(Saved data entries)
========

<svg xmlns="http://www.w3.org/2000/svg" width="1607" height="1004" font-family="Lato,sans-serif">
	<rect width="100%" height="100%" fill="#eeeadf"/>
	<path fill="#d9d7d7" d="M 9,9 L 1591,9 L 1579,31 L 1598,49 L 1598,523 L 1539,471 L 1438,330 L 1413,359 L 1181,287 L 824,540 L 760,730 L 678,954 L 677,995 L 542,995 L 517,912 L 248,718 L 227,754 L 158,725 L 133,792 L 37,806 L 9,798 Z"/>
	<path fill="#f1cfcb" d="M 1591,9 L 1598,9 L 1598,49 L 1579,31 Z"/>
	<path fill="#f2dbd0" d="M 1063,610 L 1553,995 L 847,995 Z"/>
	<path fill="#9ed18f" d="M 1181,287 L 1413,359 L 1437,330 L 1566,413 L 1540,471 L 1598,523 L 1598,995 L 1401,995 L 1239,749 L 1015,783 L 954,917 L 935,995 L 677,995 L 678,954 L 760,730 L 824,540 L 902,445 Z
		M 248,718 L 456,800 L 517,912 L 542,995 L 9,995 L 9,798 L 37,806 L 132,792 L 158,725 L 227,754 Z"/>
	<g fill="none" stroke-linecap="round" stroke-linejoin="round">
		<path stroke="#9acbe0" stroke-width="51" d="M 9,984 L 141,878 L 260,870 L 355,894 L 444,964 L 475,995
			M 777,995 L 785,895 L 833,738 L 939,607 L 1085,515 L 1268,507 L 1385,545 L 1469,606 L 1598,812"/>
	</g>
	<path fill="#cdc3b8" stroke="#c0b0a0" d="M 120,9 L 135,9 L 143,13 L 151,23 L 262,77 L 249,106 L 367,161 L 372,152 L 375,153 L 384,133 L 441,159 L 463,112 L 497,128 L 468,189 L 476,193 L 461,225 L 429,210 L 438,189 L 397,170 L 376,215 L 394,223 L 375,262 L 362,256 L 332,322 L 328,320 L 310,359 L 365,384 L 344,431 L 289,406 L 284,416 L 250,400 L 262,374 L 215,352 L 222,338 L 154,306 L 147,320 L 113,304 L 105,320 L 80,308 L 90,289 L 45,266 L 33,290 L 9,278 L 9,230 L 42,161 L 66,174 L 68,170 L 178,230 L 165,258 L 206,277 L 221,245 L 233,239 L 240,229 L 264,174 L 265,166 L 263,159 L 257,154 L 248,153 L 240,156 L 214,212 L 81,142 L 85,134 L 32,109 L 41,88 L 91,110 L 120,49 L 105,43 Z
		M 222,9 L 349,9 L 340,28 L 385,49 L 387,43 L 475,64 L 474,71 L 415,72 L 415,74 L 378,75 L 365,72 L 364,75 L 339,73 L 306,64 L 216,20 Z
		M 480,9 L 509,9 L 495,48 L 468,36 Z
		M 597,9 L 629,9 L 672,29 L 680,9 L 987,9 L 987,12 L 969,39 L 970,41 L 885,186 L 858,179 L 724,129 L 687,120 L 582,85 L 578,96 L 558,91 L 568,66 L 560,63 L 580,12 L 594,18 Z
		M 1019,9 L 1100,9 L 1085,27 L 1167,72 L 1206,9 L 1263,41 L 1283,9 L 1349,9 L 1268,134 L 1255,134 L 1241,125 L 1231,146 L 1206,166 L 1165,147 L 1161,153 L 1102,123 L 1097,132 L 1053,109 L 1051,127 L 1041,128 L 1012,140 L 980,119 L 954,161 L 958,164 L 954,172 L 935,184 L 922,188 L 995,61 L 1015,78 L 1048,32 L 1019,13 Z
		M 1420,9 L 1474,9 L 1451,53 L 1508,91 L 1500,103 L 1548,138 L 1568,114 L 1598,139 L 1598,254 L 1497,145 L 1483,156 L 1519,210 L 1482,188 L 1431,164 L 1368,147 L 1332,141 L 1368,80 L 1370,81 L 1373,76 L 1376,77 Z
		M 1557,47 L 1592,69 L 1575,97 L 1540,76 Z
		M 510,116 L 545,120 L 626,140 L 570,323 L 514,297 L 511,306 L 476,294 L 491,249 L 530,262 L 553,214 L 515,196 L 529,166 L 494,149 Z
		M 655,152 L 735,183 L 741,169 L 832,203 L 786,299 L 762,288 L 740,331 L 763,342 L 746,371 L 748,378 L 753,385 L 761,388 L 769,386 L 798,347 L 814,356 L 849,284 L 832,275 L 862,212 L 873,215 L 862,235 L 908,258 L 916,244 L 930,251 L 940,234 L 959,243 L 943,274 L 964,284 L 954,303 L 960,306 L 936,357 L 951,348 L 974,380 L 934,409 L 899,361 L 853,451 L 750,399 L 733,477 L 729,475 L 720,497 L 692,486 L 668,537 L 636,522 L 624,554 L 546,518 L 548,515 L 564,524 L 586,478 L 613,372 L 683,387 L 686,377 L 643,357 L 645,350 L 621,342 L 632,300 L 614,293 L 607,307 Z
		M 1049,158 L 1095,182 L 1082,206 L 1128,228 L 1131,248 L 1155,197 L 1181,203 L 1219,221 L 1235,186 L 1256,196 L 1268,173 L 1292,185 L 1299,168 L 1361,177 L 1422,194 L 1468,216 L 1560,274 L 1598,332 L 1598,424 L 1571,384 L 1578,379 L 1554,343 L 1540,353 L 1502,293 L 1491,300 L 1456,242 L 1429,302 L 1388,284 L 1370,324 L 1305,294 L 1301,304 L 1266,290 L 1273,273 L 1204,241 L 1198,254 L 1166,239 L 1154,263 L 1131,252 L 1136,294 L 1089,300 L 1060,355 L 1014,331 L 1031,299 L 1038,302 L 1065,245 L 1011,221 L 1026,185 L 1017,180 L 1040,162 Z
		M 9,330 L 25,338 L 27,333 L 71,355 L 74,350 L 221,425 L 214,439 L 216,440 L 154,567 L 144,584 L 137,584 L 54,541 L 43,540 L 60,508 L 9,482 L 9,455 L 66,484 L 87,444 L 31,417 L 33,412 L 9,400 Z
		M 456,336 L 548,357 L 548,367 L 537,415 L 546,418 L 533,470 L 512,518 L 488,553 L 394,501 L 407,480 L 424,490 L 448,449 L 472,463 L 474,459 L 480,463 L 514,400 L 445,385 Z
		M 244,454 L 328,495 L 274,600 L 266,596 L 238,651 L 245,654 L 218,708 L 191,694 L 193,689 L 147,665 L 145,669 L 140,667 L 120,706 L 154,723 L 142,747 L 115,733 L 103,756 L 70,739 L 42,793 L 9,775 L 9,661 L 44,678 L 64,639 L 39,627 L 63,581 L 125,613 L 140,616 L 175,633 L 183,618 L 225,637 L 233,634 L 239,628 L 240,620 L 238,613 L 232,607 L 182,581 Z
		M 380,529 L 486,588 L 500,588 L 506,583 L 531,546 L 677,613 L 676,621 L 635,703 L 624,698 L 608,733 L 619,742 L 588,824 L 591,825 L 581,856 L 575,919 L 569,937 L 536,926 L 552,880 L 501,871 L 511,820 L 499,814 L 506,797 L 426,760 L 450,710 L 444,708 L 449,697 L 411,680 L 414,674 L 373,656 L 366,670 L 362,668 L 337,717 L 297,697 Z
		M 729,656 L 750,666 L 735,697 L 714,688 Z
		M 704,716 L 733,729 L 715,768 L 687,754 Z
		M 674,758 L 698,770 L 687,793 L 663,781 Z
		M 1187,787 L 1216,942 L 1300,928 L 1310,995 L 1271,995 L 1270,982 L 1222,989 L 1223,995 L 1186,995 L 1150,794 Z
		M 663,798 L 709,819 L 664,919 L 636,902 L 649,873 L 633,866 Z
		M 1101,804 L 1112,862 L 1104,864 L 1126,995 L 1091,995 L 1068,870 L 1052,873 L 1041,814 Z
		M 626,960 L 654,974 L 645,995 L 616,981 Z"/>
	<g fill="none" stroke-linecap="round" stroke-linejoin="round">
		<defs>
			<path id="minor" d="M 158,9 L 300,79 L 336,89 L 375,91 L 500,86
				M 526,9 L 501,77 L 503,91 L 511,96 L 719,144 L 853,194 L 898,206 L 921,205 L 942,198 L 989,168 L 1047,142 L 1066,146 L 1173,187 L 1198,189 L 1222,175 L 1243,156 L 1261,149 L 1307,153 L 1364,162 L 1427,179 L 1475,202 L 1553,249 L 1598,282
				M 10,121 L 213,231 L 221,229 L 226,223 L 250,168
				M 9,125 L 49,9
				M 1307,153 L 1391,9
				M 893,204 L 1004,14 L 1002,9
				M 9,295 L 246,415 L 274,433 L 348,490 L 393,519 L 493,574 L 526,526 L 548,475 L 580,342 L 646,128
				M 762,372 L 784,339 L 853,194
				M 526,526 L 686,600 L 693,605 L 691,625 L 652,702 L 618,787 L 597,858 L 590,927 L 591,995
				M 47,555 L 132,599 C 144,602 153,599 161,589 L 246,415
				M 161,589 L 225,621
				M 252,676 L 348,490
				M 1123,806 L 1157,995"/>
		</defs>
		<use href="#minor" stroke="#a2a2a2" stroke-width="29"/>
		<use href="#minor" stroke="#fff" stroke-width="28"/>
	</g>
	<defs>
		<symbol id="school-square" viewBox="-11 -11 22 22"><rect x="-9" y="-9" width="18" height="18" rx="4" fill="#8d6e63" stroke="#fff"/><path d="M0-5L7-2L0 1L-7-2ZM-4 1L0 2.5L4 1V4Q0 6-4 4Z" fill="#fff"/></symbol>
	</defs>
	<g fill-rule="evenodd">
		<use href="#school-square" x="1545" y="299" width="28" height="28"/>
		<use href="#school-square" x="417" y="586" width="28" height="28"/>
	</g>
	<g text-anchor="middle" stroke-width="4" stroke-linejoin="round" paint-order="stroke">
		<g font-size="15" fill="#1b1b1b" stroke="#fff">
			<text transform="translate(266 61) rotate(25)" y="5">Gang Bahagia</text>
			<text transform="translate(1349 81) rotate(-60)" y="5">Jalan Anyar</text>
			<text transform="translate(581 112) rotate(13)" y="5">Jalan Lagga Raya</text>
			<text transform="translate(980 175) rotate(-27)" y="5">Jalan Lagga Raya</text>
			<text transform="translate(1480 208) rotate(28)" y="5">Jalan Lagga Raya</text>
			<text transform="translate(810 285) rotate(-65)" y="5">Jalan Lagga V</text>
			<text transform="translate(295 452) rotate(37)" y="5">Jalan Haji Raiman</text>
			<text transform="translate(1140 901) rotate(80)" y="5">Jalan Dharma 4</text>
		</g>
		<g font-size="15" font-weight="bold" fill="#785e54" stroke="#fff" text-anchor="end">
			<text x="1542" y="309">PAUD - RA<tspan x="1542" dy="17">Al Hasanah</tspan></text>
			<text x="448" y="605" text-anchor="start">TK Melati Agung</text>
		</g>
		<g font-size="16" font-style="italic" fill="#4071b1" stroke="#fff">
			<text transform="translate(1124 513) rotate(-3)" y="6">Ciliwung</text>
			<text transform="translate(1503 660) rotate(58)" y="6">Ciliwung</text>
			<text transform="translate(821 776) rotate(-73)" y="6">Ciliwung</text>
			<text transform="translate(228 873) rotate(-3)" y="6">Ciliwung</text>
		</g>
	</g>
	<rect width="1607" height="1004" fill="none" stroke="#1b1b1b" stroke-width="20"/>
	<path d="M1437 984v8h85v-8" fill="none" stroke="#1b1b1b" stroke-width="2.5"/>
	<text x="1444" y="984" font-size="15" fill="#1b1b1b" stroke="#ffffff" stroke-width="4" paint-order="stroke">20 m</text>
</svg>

========

▶ Work task:
From the records above, retype only the lines starting at the line that contains "M 380,529 L" and ending at the line that contains "375,91 L 500,86", both included.

▶ Reply to the task:
		M 380,529 L 486,588 L 500,588 L 506,583 L 531,546 L 677,613 L 676,621 L 635,703 L 624,698 L 608,733 L 619,742 L 588,824 L 591,825 L 581,856 L 575,919 L 569,937 L 536,926 L 552,880 L 501,871 L 511,820 L 499,814 L 506,797 L 426,760 L 450,710 L 444,708 L 449,697 L 411,680 L 414,674 L 373,656 L 366,670 L 362,668 L 337,717 L 297,697 Z
		M 729,656 L 750,666 L 735,697 L 714,688 Z
		M 704,716 L 733,729 L 715,768 L 687,754 Z
		M 674,758 L 698,770 L 687,793 L 663,781 Z
		M 1187,787 L 1216,942 L 1300,928 L 1310,995 L 1271,995 L 1270,982 L 1222,989 L 1223,995 L 1186,995 L 1150,794 Z
		M 663,798 L 709,819 L 664,919 L 636,902 L 649,873 L 633,866 Z
		M 1101,804 L 1112,862 L 1104,864 L 1126,995 L 1091,995 L 1068,870 L 1052,873 L 1041,814 Z
		M 626,960 L 654,974 L 645,995 L 616,981 Z"/>
	<g fill="none" stroke-linecap="round" stroke-linejoin="round">
		<defs>
			<path id="minor" d="M 158,9 L 300,79 L 336,89 L 375,91 L 500,86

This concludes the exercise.